Restore it anywhere except root and it would create ./etc/httpd in that location.

 

# tar -czvf resolv.conf-_backup.tar.gz ./etc/resolv.conf

# cd /tmp

# tar -xzvf /resolv.conf-_backup.tar.gz

# cd etc/

# ls -l
total 4
-rw-r--r--. 1 root root 97 Oct 16 18:23 resolv.conf

# pwd
/tmp/etc

I did not know Linux tar removed / from the path. This was my safe bet moving across different systems Linux to AIX using find | backup or tar commands.
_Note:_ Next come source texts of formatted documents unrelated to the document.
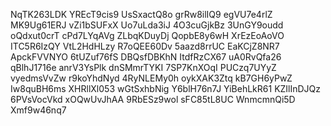 NqTK263LDK
YREcT9cis9
UsSxactQ8o
grRw8ilIQ9
egVU7e4rlZ
MK9Ug61ERJ
vZi1bSUFxX
Uo7uLda3iJ
4O3cuGjkBz
3UnGY9oudd
oQdxut0crT
cPd7LYqAVg
ZLbqKDuyDj
QopbE8y6wH
XrEzEoAoVO
ITC5R6IzQY
VtL2HdHLzy
R7oQEE60Dv
5aazd8rrUC
EaKCjZ8NR7
ApckFVVNYO
6tUZuf76fS
DBQsfDBKhN
ItdfRzCX67
uA0RvQfa26
qBlhJ1716e
anrV3YsPlk
dnSMmrTYKI
7SP7KnXOqI
PUCzq7UYyZ
vyedmsVvZw
r9koYhdNyd
4RyNLEMy0h
oykXAK3Ztq
kB7GH6yPwZ
Iw8quBH6ms
XHRllXl053
wGtSxhbNig
Y6blH76n7J
YiBehLkR61
KZIlInDJQz
6PVsVocVkd
xOQwUvJhAA
9RbESz9wol
sFC85tL8UC
WnmcmnQi5D
Xmf9w46nq7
Thanks @ricardodacosta for sharing the knowledge pearl..

 

 

 

 

Certification ID: 111-010-393
Chetan_Tiwary_
Community Manager
Community Manager
  • 20 Views

@Ravi_Shanker 

When you use the tar command, it usually keeps things safe by converting absolute paths (like /etc/config/file.txt) into relative paths (just etc/config/file.txt).

This is a good default behavior because when you extract the archive later, the files drop into your current directory instead of overwriting files in their original, system-wide locations.

If you specifically need the files to be extracted back to their exact, original root locations, you must tell tar to keep those absolute paths. You do this by using the --absolute-names (or the shorter -P) option when you create the archive.